In fact, though, Suicide Squad is, if anything, more gratuitously sexist than the Hitchcock film. Yes, Constance falls in love with an amnesiac wanted for murder. But she correctly surmises that he’s innocent, and she does help cure him, even if she has to enlist the help of her patriarchal Freud-like male mentor to do it. That’s a lot more dignified than Harley Quinn, who falls for an avowed mass murderer and proves her devotion to him, and her rejection of her professionalism, by donning little girl stripper drag.

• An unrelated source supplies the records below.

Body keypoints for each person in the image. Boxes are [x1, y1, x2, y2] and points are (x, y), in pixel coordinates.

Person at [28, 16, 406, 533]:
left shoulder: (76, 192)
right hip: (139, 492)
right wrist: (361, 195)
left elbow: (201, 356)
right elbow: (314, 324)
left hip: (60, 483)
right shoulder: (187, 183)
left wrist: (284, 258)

Quinn’s not alone either. Many contemporary portrayals of professional women are shot through with anxiety and a weird finger-wagging moralism. In Suicide Squad itself, archaeologist June Moone (Cara Delevingne) gets punished for her professional curiosity when she’s taken over by the evil Enchantress, who (inevitably) parades around in the almost altogether. In Avengers: Age of Ultron, Black Widow (Scarlett Johansson), awesome super-spy, admits that she sees herself as a monster because she can’t have children, and longs for domestic bliss. In the recent The Killing Joke cartoon, Batgirl, like Harley, insists on turning a professional relationship into a romantic one. She talks about her crime-fighting partnership with Batman as a romance when her friend asks her if she’s dating anyone, and then, when she does have sex with him, she gives into emotional outbursts and violence, beating a villain almost to death – just as Harley would.

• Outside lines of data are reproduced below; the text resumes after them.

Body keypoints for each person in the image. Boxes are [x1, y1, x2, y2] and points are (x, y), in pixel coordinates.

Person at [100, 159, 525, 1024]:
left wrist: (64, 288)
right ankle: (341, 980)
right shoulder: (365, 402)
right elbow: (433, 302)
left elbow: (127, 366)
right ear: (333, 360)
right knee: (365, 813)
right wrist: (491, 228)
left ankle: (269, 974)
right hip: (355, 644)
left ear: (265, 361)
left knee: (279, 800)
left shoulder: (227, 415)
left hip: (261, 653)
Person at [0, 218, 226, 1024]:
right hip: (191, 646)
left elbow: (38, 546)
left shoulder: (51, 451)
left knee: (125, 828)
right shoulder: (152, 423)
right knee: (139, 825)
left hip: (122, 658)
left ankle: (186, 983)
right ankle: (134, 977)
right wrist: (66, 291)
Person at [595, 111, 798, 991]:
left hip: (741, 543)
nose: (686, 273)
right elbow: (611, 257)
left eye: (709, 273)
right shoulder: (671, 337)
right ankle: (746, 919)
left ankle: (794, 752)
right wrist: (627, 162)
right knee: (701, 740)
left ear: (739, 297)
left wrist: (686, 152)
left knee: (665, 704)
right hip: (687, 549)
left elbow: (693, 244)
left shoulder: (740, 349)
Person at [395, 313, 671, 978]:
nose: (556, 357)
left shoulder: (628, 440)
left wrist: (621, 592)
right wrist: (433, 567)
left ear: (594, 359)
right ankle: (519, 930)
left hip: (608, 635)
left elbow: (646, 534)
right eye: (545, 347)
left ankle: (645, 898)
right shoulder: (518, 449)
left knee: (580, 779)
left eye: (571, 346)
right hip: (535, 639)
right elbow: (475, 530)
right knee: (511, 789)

Even in the consciously feminist female-led Ghostbusters remake, the heroic women scientists and engineers don’t have any romantic interests. This can be seen as an affirmation of sisterhood and female independence; kick-ass professional women don’t need a man. But it also fits into the longstanding trope which pits women’s professional lives against their love lives. “We both know that the mind of a woman in love is operating on the lowest level of the intellect,” Constance’s mentor smugly tells her.

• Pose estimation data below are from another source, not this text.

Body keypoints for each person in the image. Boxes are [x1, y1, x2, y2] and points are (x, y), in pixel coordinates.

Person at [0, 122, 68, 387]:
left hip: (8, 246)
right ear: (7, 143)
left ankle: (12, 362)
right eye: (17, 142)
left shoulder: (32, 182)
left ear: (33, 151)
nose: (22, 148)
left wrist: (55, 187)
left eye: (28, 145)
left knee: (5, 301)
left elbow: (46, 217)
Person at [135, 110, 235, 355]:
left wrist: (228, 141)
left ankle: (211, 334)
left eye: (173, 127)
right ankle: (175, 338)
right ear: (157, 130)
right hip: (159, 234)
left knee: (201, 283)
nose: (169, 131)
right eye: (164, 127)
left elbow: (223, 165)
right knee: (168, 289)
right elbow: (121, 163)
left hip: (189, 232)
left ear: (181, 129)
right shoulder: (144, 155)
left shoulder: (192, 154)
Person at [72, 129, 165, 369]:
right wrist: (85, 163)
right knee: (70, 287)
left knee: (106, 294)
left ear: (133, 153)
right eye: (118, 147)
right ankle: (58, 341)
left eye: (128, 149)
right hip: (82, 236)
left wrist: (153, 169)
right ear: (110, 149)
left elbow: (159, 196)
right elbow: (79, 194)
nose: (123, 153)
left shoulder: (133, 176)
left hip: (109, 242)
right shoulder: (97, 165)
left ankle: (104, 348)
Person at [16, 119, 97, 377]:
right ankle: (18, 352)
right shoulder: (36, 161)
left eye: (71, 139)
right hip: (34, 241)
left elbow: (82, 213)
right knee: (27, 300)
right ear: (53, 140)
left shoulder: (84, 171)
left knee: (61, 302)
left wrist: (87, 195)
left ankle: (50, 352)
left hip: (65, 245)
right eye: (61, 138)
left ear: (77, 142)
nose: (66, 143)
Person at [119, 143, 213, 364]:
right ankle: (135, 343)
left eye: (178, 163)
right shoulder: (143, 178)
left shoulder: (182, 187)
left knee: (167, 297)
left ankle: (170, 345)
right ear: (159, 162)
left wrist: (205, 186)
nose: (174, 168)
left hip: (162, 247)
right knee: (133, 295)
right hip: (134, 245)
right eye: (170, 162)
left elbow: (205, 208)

Men in pop culture generally aren’t confronted with this kind of disconnect between their heart and their professional accomplishments. In Spectre, Bond’s romantic connection with the leading lady helps him complete his mission. In Batman v Superman, Lois Lane is an asset to Superman, not a distraction. Batman may punch Superman in the face, but he never glances meaningfully at Lois while declaiming: “We both know that the mind of a Superman in love is operating on the lowest level of the intellect.”

For that matter, the Joker doesn’t cease to be a malevolent master of crime when he falls for Harley Quinn. The Joker pursues chaos and crime before finding Harley, and he makes sure that Harley joins him in those pursuits. Love makes Harley Quinn more like the Joker – and love makes the Joker more like the Joker. Only one of them needs to trade their self for love, and it’s not the guy.

In both Spellbound and Suicide Squad, “woman psychiatrist” is presented as an oxymoron – or as madness. Women’s place is in the home and in love; a woman dispassionately studying the brain must, therefore, have something wrong with her own brain and her own life. Homicidal madmen are one thing, but still, after 70 years, what really disturbs Hollywood scriptwriters is a woman with an advanced degree.